Junior political science major Michael Hanover, president of Sigma Phi Epsilon, agreed, calling the community’s response “between negative and [mixed]” before the week began.

“The idea behind the changes … [was] building a certain level of respect that, according to some, has been absent in past years between organizations. I believe, wholly and truly, that the changes were motivated by the right sentiment,” said Hanover. “The reaction has fallen off from that complete level of positivity.”

“Change is never easy,” said Assistant Director of Student Leadership and Development and Greek Adviser Dan Faill. “But I truly feel it was the best move … and I was pleased at the overall reaction from chapters to combine into larger teams for Greek Week, an idea that was brought forward from chapter presidents at the fall Greek retreat.”

Said conglomeration has paired one fraternity, one sorority and one “multicultural chapter” in each team, according to Faill. This plan was met with enthusiasm from some individual organizations, especially Sigma Lambda Gamma, according to Chapter President Nina Garofalo, a senior English major.

“We felt we weren’t included in the camaraderie of Greek Week, and so [the new system] gives us an opportunity to make friends and not be so competitive about it,” Garofalo said. “We’re already so proud to wear our letters, so we don’t feel like we need to prove ourselves.”

This interfraternal pride was purposefully designed as one of the overarching goals of Greek Week, according to Co-Vice President of Greek Week Sean Daly, a senior communication studies and theatre arts double major.

In addition to the conglomerate teams, the other major change was the separation of Greek Week from Lip Sync and Stroll Off, according to Co-Vice President of Greek Week and junior psychology major Penney Azizi. Lip Sync and Stroll Off, once the culminating event of Greek Week, was moved to early September this year due to scheduling conflicts in booking Gersten Pavilion.

“Certainly, Lip Sync was a great way to cap it off, but was there anything that the Greek Week VPs could have done about that?” said Hanover. “According to what they’ve said, I don’t think so, and I trust them on that.”
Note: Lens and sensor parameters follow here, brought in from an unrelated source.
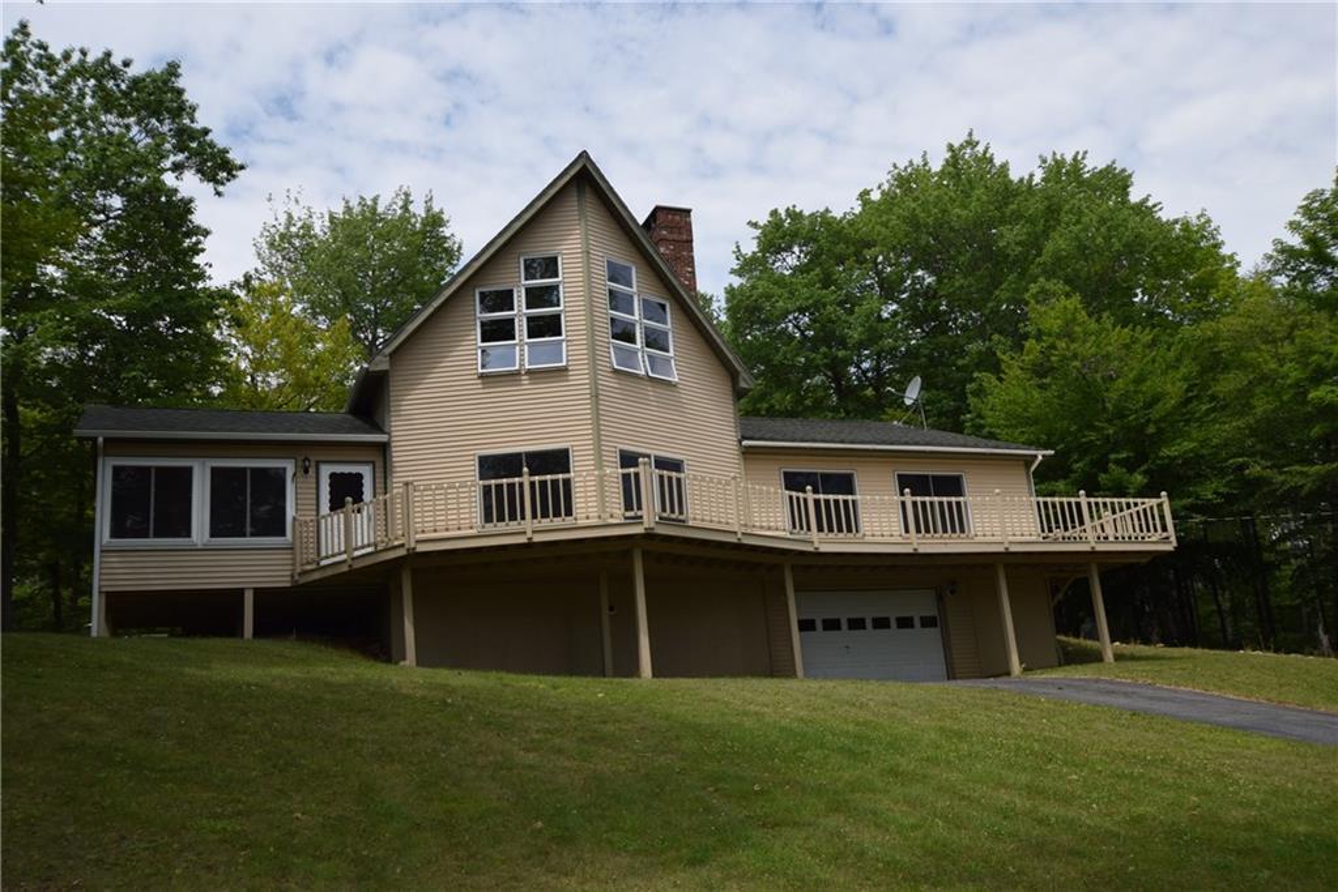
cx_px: 669
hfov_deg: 57.2
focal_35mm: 33
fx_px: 1227
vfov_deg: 40.0
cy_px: 446
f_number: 9
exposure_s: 1/200
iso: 100
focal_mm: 22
Substituting for Lip Sync will be the All-Greek Masquerade Ball, a formal event on Saturday in Burns Back Court, where winners of the week will be announced.

Other changes included a redesigned football tournament with only one day instead of two, and a restructured obstacle course that involves more team members and a chariot race leg, according to multiple sources.
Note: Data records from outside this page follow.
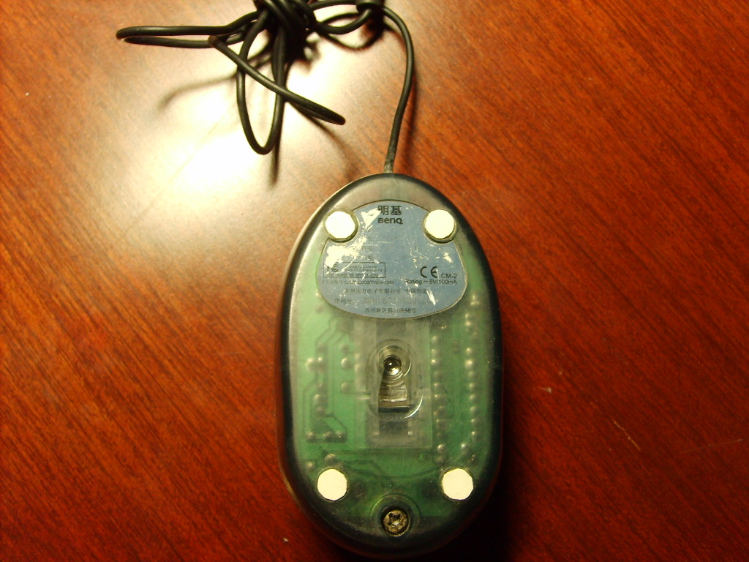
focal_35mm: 35
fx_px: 757
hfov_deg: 52.6
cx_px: 374
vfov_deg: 40.7
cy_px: 281
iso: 100
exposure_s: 1/30
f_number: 2.8
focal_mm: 5.8
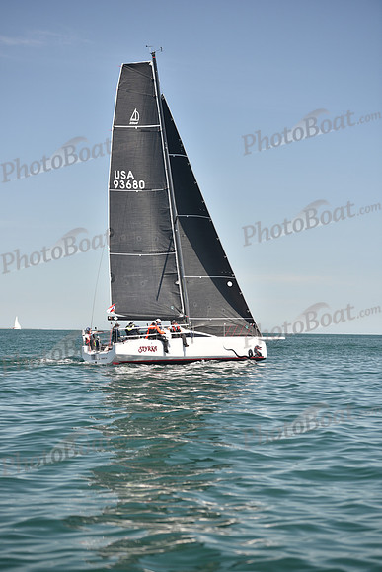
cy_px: 286
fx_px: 1352
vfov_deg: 23.9
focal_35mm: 85
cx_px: 191
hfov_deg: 16.1
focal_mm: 85
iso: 250
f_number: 3.5
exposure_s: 1/800
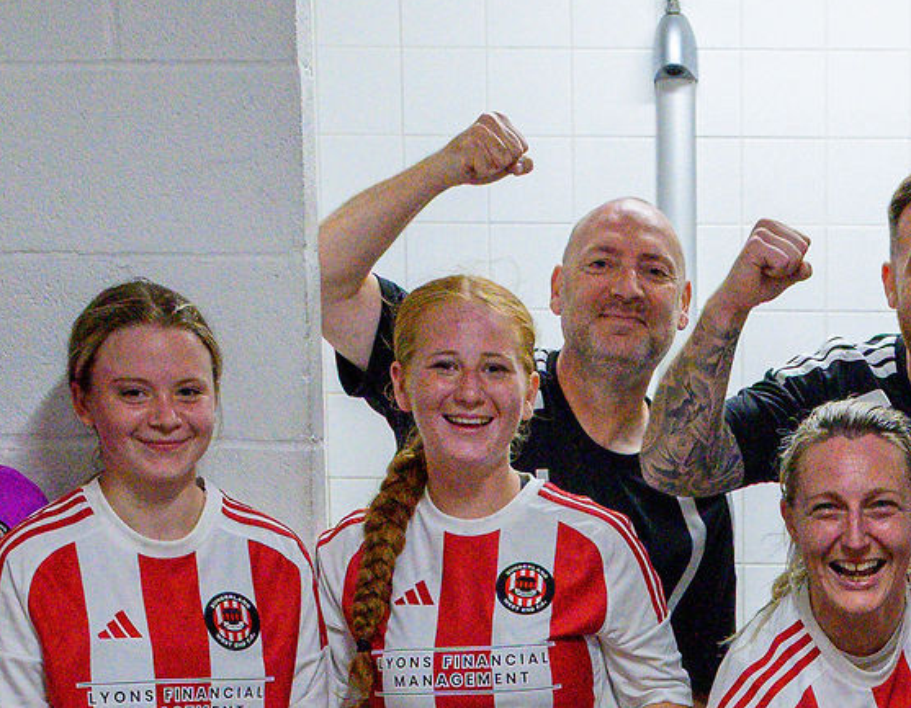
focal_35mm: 123
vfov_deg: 11.8
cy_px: 1081
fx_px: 3280
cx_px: 906
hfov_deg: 15.5
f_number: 4.5
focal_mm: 24
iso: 6400
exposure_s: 1/320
While final judgment on the week’s redesign has yet to be rendered, before it even began, individuals from within the community had disparate reactions to the week’s true meaning.

“I really appreciate all the work they’ve put into this Greek Week and making it more interfraternal, really trying to bridge those gaps,” Garofalo said.
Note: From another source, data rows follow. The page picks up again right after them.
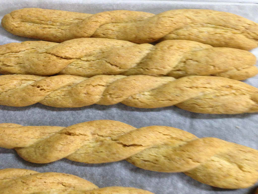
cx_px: 129
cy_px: 97
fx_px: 246
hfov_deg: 55.4
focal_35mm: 33
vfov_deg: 42.9
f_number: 2.4
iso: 400
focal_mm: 4.12
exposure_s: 1/17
“It’s all about being Greek, not necessarily about what letters you wear, and the community as a whole,” Azizi said, echoing Garofalo’s sentiments about inter-fraternalism.

Flanigan, however, emphasized personal chapters saying, “I think it’s positive, because you’ll still have your own pride for your own organization.” But, she added that through Greek Week, individual chapters would be “breaking down the barriers between different organizations.”

Hanover said in summary, “On the one hand, any … time of change brings about some strife from somewhere or another in the community. On the other side of it … to make big changes like that, you have to be bold to do that, and if you go there you’re gonna make some mistakes too. You can’t make big changes like that and expect that it’s gonna please everybody.”